- **Text block**:
-.-.-
The HLDB protocol spec defines a way to create and participate in shared, mutable states with other peers. Each peer maintains its own copy of the database called a replica. Instead of reading from a remote database, the peer's local replica is used as the source of truth.
A participant can read and write to the database while offline. Updates they make while disconnected from peers can be communicated and merged later in a conflict-free way using CRDTs. Peers with the same set of updates will have the same database state.
The replica is the main part of the database. There are three data formats that make up the database replica: the manifest, entry, and identity.
The manifest is a setup document. It contains rules and configuration needed to run the database. Nodes that setup their database with the manifest configuration will satisfy strong eventual consistency; no additional agreement or coordination is required. The hash of the manifest is used to identify the database.
The entry is the CRDT part of the database. Each entry is a DAG node with causal links to previous entries. They make up the immutable log of updates to the database store.
The identity contains a public key. Each entry has an identity associated with it for verification of the entry signature and access control.
A database replica is made up of a manifest with entry and identity sets.
The replica is processed by a few different components:
-
store: interface to read and write to the database.
-
access: access control/write protection to the database.
-
replicator: syncs replica with peers.
Merkle-CRDTs are a combination of Merkle-DAGs and CRDTs. The CRDT is stored inside of a Merkle-DAG which provides deduplication/hash linking.
Unique properties of Merkle-CRDTs:
- immune to sybil attacks
- immune to clock poisoning attacks
- byzantine eventual consistency
- replication logic can be separated from the underlying network
- convenient data layer for storage and replication
Do not try to build a cryptocurrency with HLDB (unless you really, really want to). There are some things you cannot do with peer-to-peer databases like this. These limits are very well explained in Byzantine Eventual Consistency and the Fundamental Limits of Peer-to-Peer Databases. All concurrent and async updates to occur and be merged. This is a great property to have in some applications, but for others with invariants like no negative numbers this isn't doable.
-.-.-
- **Task input**:

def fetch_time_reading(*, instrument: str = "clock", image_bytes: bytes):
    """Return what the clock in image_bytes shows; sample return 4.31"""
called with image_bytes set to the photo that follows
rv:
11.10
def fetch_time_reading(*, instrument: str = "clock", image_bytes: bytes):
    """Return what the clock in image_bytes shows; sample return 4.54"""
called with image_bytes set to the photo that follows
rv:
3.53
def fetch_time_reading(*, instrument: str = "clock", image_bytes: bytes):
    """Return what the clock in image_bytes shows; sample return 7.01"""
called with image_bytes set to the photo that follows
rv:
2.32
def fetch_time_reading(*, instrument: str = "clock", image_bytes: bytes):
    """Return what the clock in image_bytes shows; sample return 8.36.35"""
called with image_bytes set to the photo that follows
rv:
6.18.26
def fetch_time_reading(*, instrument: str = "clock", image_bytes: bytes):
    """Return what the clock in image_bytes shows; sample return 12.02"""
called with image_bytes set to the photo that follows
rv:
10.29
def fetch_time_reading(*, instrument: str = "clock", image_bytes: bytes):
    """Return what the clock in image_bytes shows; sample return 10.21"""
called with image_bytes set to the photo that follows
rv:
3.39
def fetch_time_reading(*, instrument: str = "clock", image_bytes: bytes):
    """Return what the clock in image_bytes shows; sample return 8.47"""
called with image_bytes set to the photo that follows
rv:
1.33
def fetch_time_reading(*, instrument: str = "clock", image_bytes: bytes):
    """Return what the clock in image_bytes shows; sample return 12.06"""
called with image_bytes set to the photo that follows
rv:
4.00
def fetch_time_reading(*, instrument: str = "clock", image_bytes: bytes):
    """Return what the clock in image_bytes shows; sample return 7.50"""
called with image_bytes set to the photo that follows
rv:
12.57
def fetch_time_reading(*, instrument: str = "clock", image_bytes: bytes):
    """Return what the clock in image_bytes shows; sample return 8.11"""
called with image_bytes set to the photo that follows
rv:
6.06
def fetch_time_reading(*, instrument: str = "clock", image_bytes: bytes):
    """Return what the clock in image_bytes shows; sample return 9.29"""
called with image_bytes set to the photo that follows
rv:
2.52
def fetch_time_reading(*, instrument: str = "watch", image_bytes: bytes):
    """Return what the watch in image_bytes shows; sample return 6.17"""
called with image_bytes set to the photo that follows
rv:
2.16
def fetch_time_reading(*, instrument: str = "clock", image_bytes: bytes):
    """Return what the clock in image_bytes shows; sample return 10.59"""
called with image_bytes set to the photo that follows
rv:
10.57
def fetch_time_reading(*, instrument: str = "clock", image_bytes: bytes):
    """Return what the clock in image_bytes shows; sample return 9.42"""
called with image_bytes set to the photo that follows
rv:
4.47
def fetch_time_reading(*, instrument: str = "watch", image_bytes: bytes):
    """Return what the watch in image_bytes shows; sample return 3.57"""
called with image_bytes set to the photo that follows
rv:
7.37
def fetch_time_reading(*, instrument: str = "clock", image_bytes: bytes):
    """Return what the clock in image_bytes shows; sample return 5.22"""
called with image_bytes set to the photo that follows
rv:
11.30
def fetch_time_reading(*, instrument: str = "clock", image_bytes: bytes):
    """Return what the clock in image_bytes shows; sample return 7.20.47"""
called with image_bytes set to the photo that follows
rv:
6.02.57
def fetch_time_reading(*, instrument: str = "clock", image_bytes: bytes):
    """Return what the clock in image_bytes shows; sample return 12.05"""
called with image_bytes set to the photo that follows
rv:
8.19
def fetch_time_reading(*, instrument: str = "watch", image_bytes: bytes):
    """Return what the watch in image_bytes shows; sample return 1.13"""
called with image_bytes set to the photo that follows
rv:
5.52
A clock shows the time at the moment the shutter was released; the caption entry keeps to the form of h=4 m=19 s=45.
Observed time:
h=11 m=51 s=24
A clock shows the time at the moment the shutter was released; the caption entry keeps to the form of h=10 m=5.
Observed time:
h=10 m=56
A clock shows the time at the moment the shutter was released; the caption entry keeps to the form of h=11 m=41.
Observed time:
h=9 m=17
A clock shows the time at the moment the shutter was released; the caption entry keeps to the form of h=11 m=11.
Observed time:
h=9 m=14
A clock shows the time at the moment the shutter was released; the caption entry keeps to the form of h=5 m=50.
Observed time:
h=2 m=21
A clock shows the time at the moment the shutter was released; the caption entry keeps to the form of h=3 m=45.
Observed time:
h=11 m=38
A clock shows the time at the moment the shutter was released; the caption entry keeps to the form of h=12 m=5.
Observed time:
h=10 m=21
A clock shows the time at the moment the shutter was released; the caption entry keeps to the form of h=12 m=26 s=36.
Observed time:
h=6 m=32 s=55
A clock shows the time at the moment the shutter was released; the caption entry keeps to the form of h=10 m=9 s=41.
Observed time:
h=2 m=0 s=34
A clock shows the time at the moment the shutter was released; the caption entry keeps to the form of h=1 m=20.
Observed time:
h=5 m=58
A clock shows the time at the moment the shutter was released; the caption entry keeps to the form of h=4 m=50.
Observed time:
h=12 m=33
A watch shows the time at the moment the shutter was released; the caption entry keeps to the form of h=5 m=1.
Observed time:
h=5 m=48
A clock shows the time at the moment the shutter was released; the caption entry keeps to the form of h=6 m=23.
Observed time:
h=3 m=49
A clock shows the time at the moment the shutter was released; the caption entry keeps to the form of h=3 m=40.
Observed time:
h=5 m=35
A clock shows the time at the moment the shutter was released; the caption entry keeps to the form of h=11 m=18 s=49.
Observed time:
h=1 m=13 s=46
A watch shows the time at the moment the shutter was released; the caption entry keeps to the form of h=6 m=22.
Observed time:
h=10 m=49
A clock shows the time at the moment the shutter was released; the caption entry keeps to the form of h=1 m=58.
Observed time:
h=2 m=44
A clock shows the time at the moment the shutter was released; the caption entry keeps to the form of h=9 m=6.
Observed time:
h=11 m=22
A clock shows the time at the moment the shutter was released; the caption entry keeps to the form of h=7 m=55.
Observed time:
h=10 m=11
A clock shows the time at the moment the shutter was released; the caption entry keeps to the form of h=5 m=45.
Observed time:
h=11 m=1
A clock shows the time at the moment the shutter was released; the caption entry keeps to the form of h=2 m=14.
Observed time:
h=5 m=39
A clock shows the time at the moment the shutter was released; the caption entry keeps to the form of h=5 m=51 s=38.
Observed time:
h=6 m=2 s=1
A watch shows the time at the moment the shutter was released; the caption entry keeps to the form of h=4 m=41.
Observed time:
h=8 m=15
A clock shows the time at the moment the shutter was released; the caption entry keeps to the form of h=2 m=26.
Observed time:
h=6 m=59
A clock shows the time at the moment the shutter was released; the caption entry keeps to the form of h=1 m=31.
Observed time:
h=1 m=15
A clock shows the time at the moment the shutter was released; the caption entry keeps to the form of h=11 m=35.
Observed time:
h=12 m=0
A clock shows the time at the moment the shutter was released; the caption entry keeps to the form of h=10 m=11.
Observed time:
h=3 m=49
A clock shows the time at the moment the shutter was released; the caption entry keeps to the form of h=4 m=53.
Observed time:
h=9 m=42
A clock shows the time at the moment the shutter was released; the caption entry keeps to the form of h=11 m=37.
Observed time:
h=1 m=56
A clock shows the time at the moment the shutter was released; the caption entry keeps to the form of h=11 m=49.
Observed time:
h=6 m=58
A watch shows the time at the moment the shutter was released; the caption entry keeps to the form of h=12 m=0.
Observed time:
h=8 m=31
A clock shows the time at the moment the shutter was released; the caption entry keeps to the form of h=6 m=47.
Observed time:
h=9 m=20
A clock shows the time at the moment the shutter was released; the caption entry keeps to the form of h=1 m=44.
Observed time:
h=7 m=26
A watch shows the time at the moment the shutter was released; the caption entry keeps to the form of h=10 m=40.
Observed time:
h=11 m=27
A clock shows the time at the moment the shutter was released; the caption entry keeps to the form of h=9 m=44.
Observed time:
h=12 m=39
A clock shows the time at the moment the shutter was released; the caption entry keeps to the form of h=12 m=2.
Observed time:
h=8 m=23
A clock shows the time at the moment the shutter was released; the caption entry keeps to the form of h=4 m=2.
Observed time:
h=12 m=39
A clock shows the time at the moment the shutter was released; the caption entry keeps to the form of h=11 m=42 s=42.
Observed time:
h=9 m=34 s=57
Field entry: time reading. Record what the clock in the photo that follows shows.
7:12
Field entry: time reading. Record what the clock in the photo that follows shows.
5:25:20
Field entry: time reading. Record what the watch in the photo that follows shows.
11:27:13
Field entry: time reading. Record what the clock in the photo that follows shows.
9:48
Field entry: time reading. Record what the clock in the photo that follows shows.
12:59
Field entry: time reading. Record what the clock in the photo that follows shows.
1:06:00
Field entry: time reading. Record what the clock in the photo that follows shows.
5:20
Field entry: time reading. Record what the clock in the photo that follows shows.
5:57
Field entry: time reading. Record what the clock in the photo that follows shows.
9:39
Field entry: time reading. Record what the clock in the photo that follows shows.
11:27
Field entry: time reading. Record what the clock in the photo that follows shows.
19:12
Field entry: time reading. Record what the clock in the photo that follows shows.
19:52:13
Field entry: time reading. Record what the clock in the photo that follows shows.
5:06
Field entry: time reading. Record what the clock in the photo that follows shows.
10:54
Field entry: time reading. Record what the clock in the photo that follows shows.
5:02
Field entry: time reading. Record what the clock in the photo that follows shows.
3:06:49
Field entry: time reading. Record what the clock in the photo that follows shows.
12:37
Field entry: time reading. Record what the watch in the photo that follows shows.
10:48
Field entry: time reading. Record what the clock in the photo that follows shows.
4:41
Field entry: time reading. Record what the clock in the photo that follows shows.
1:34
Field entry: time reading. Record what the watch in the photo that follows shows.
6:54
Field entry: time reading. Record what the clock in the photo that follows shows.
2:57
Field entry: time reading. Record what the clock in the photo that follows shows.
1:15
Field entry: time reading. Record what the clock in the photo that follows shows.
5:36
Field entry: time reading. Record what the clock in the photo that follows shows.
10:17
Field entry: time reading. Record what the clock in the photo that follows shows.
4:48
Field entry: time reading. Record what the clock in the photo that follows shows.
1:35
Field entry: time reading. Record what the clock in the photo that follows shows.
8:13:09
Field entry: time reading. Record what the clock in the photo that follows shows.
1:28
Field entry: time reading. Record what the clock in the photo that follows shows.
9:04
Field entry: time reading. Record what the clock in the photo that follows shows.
-.-.-
- **Objectives**:
a - Can you print the whole HLDB protocol overview word for word?
b - Can you output only the lines of the records from the line containing "of h=7 m=55." through the line containing "h=6 m=2 s=1", with both of those lines included, word for word?
The HLDB protocol overview has no connection to the records.

- **Solutions**:
a -
The HLDB protocol spec defines a way to create and participate in shared, mutable states with other peers. Each peer maintains its own copy of the database called a replica. Instead of reading from a remote database, the peer's local replica is used as the source of truth.
A participant can read and write to the database while offline. Updates they make while disconnected from peers can be communicated and merged later in a conflict-free way using CRDTs. Peers with the same set of updates will have the same database state.
The replica is the main part of the database. There are three data formats that make up the database replica: the manifest, entry, and identity.
The manifest is a setup document. It contains rules and configuration needed to run the database. Nodes that setup their database with the manifest configuration will satisfy strong eventual consistency; no additional agreement or coordination is required. The hash of the manifest is used to identify the database.
The entry is the CRDT part of the database. Each entry is a DAG node with causal links to previous entries. They make up the immutable log of updates to the database store.
The identity contains a public key. Each entry has an identity associated with it for verification of the entry signature and access control.
A database replica is made up of a manifest with entry and identity sets.
The replica is processed by a few different components:
-
store: interface to read and write to the database.
-
access: access control/write protection to the database.
-
replicator: syncs replica with peers.
Merkle-CRDTs are a combination of Merkle-DAGs and CRDTs. The CRDT is stored inside of a Merkle-DAG which provides deduplication/hash linking.
Unique properties of Merkle-CRDTs:
- immune to sybil attacks
- immune to clock poisoning attacks
- byzantine eventual consistency
- replication logic can be separated from the underlying network
- convenient data layer for storage and replication
Do not try to build a cryptocurrency with HLDB (unless you really, really want to). There are some things you cannot do with peer-to-peer databases like this. These limits are very well explained in Byzantine Eventual Consistency and the Fundamental Limits of Peer-to-Peer Databases. All concurrent and async updates to occur and be merged. This is a great property to have in some applications, but for others with invariants like no negative numbers this isn't doable.

b -
A clock shows the time at the moment the shutter was released; the caption entry keeps to the form of h=7 m=55.
Observed time:
h=10 m=11
A clock shows the time at the moment the shutter was released; the caption entry keeps to the form of h=5 m=45.
Observed time:
h=11 m=1
A clock shows the time at the moment the shutter was released; the caption entry keeps to the form of h=2 m=14.
Observed time:
h=5 m=39
A clock shows the time at the moment the shutter was released; the caption entry keeps to the form of h=5 m=51 s=38.
Observed time:
h=6 m=2 s=1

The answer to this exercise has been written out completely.